La côte immense des ex NTM semble s’être bien émoussée par ici : il y a une paire d’années Kool Shen annulait sa date phocéenne faute de préventes, ce soir son comparse remplit à moitié une salle bien moins grande que le Dôme qu’ils avaient bourré à craquer
Qu’à cela ne tienne, fort d’une autobiographie passionante (« Mauvaise réputation » par Philippe Manœuvre) parue cet été et d’un récent album solo très correct, on avait bien envie de voir ce que le très médiatique JoeyStarr valait encore sur scène, histoire de ne pas rester sur son fumeux showcase de l’année passée au festival Marsatac
Et le moins que l’on puisse dire après un concert des plus physiques c’est que le jaguar n’avait rien perdu de sa férocité et de son énergie, il l’annonce d’ailleurs d’entrée, même à l’esterieur il est toujours question de mouiller le maillot, de faire le show et celui de ce soir fut impressionant
Ses nouveaux titres ont beau être des quasi remakes de ses anciens faits d’armes, ils n’en demeurent pas des brulôts tantôt incisifs, tantôt hilarants, souvent provocateurs comme cet inédit (joué deux fois) sur Sarko-Z où le sinistre ministre est invité à tenir sa femme avant de prétendre tenir la France.
« Pose ton gun les flics font pas d’ultimatum », « Occupe toi de politique avant que la politique ne s’occupe de toi » : les messages sont simples mais toujours bons à prendre, ne serait-ce que pour un seul de ses jeunes fans, bien que dans la salle le public était beaucoup plus varié que l’audience rap de base.

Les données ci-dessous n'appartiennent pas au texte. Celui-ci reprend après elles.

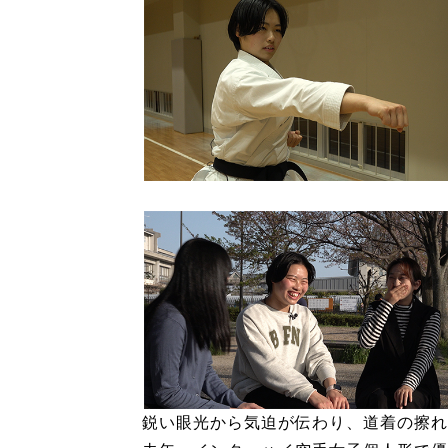
鋭い眼光から気迫が伝わり、道着の擦れ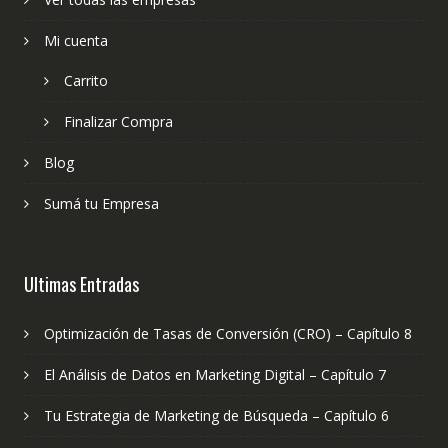
Mi cuenta
Carrito
Finalizar Compra
Blog
Sumá tu Empresa
Ultimas Entradas
Optimización de Tasas de Conversión (CRO) – Capítulo 8
El Análisis de Datos en Marketing Digital – Capítulo 7
Tu Estrategia de Marketing de Búsqueda – Capítulo 6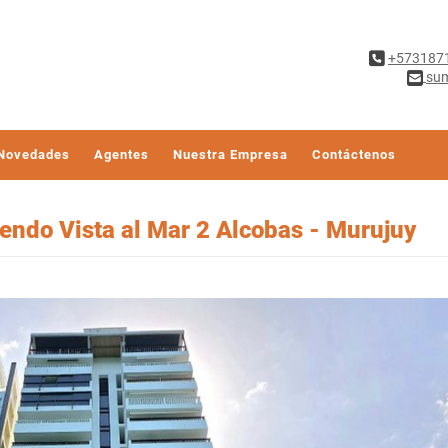
+573187
sum
Novedades
Agentes
Nuestra Empresa
Contáctenos
ndo Vista al Mar 2 Alcobas - Murujuy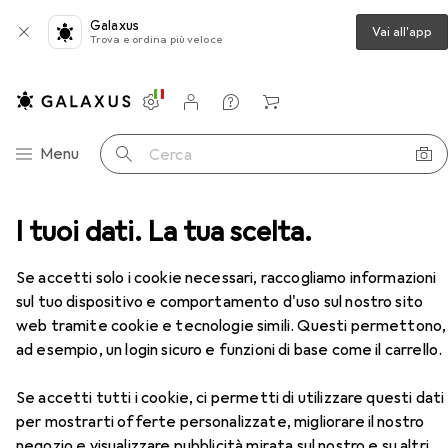
Galaxus
Vai all'app
Trova e ordina più veloce
Impostazioni
Conto cliente
Liste di confronto
Liste dei desideri
Carrello
Categoria Navigazione
Menu
Cerca
da lavoro
I tuoi dati. La tua scelta.
Pantaloni da lavoro
Planam salopette
Accessori
Se accetti solo i cookie necessari, raccogliamo informazioni
sul tuo dispositivo e comportamento d'uso sul nostro sito
web tramite cookie e tecnologie simili. Questi permettono,
ad esempio, un login sicuro e funzioni di base come il carrello.
Se accetti tutti i cookie, ci permetti di utilizzare questi dati
per mostrarti offerte personalizzate, migliorare il nostro
negozio e visualizzare pubblicità mirata sul nostro e su altri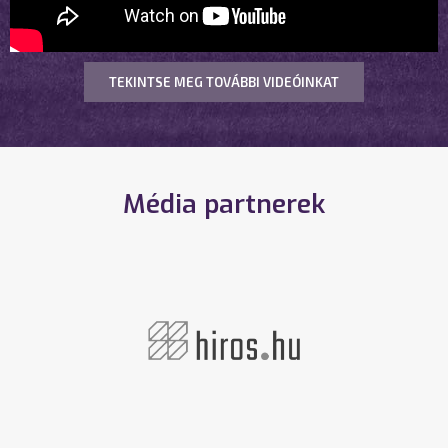
TEKINTSE MEG TOVÁBBI VIDEÓINKAT
Média partnerek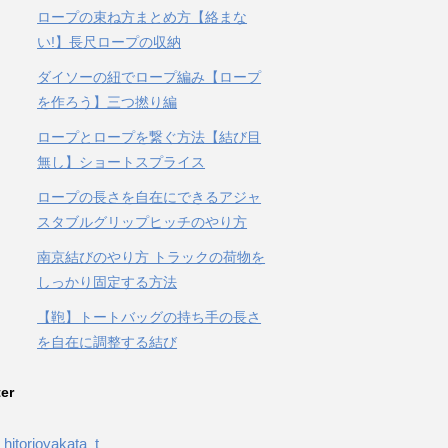
ロープの束ね方まとめ方【絡まな
い!】長尺ロープの収納
ダイソーの紐でロープ編み【ロープ
を作ろう】三つ撚り編
ロープとロープを繋ぐ方法【結び目
無し】ショートスプライス
ロープの長さを自在にできるアジャ
スタブルグリップヒッチのやり方
南京結びのやり方 トラックの荷物を
しっかり固定する方法
【鞄】トートバッグの持ち手の長さ
を自在に調整する結び
ter
hitorioyakata_t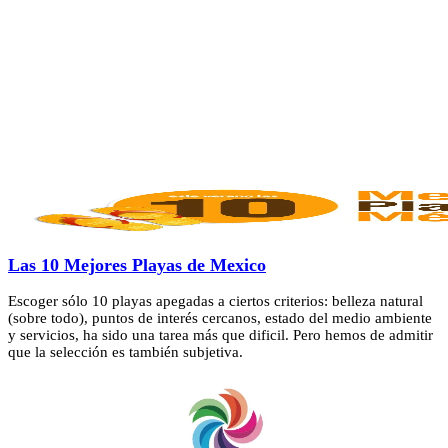
Las 10 Mejores Playas de Mexico
Escoger sólo 10 playas apegadas a ciertos criterios: belleza natural
(sobre todo), puntos de interés cercanos, estado del medio ambiente
y servicios, ha sido una tarea más que dificil. Pero hemos de admitir
que la selección es también subjetiva.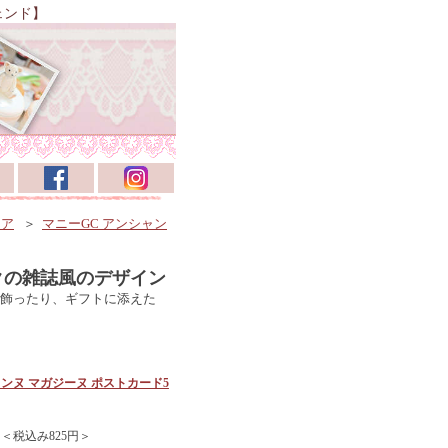
ェンド】
リア
＞
マニーGC アンシャン
クの雑誌風のデザイン
飾ったり、ギフトに添えた
ャンヌ マガジーヌ ポストカード5
 ＜税込み825円＞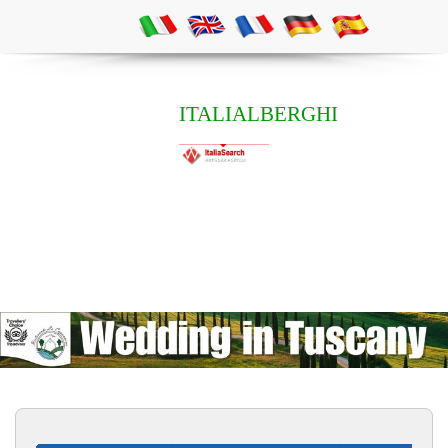
ITALIALBERGHI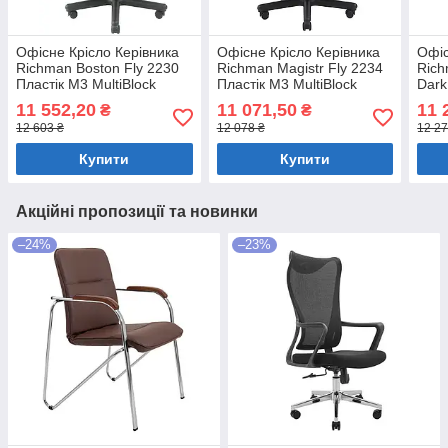
Офісне Крісло Керівника
Офісне Крісло Керівника
Офіс
Richman Boston Fly 2230
Richman Magistr Fly 2234
Rich
Пластік М3 MultiBlock
Пластік М3 MultiBlock
Dark
Чорний
Зелений
Mult
11 552,20
11 071,50
11 
₴
₴
12 603 ₴
12 078 ₴
12 27
Купити
Купити
Акційні пропозиції та новинки
–24%
–23%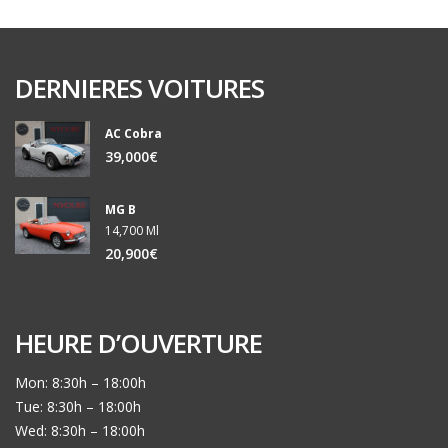
DERNIERES VOITURES
AC Cobra
39,000€
MG B
14,700 Ml
20,900€
HEURE D’OUVERTURE
Mon: 8:30h – 18:00h
Tue: 8:30h – 18:00h
Wed: 8:30h – 18:00h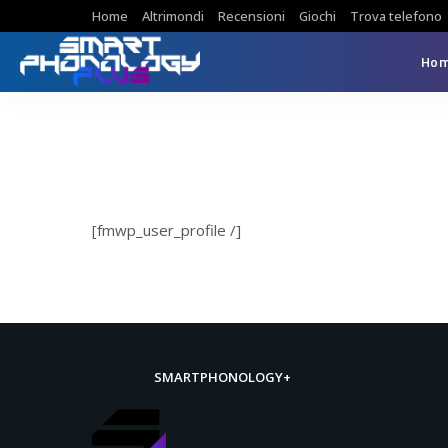
Home
Altrimondi
Recensioni
Giochi
Trova telefono
Ho
[fmwp_user_profile /]
SMARTPHONOLOGY+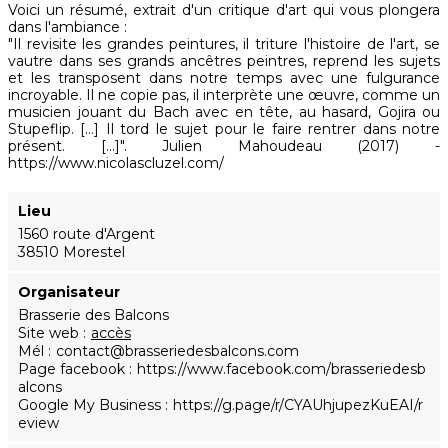
Voici un résumé, extrait d'un critique d'art qui vous plongera
dans l'ambiance :
"Il revisite les grandes peintures, il triture l'histoire de l'art, se
vautre dans ses grands ancêtres peintres, reprend les sujets
et les transposent dans notre temps avec une fulgurance
incroyable. Il ne copie pas, il interprète une œuvre, comme un
musicien jouant du Bach avec en tête, au hasard, Gojira ou
Stupeflip. […] Il tord le sujet pour le faire rentrer dans notre
présent. […]". Julien Mahoudeau (2017) -
https://www.nicolascluzel.com/
Lieu
1560 route d'Argent
38510 Morestel
Organisateur
Brasserie des Balcons
Site web
accès
Mél
contact@brasseriedesbalcons.com
Page facebook
https://www.facebook.com/brasseriedesb
alcons
Google My Business
https://g.page/r/CYAUhjupezKuEAI/r
eview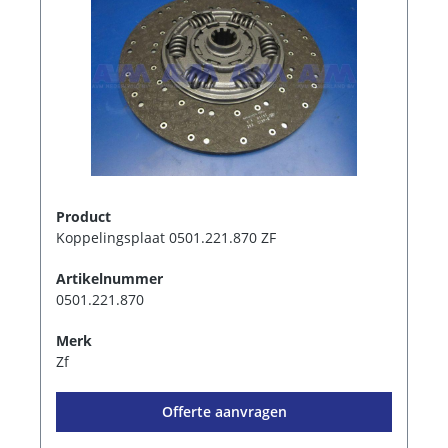
Product
Koppelingsplaat 0501.221.870 ZF
Artikelnummer
0501.221.870
Merk
Zf
Offerte aanvragen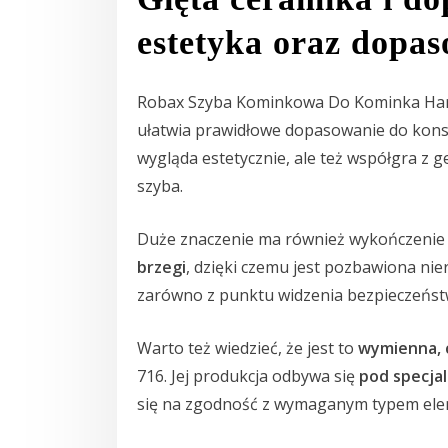
estetyka oraz dopa
Robax Szyba Kominkowa Do Kominka Ha
ułatwia prawidłowe dopasowanie do konstr
wygląda estetycznie, ale też współgra z
szyba.
Duże znaczenie ma również wykończenie
brzegi
, dzięki czemu jest pozbawiona ni
zarówno z punktu widzenia bezpieczeństw
Warto też wiedzieć, że jest to
wymienna, 
716. Jej produkcja odbywa się
pod specja
się na zgodność z wymaganym typem ele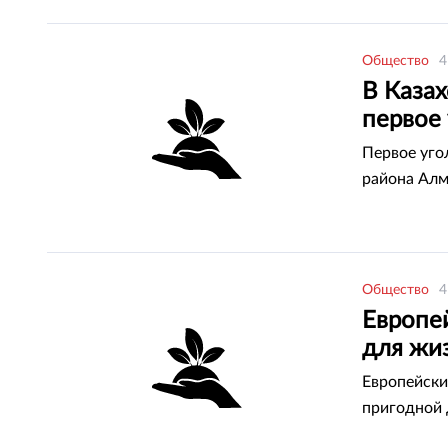
Общество
4
В Каза
первое
Первое уго
района Ал
Общество
4
Европе
для жи
Европейски
пригодной 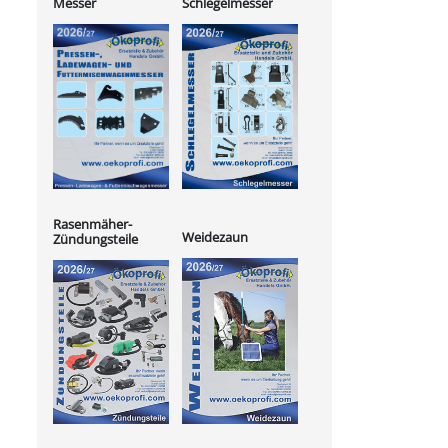
Messer
Schlegelmesser
Rasenmäher-
Weidezaun
Zündungsteile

L’ambiance est bouillante fort d’un Joey harangueur et déconneur et les réactions les plus enthousiastes se font sur les titres qui ont fait le succès du duo dans les 90’s : les toujours pertinents « Laisse pas trainer ton fils », « Tout n’est pas si facile » et les club bangers que restent « Seine St Denis Style » et « Ma B*nz ».
Les nouveaux morceaux font également leur effet, que ce soit le beef « Mauvais garçon », le ragga digital « Poste ton gun 2 » (une des instrus de l’année) ou l’introspectif « Métèque », avec une mention pour le quasi zouk « Carnaval » qui fit bien danser et rigoler les premiers rangs.
Bien aimé également les interludes sur fond de D4L et T.I lancées par les impeccables Dj James et Naughty J et les interventions sobres de Dadoo de KDD, dont l’implication dans le live autant que sur l’album laisse présager une collaboration plus poussée à l’avenir entre les deux mc’s.
Au final malgré de brèves baisses d’intensité, la performance fut somme toute honnête et réussie.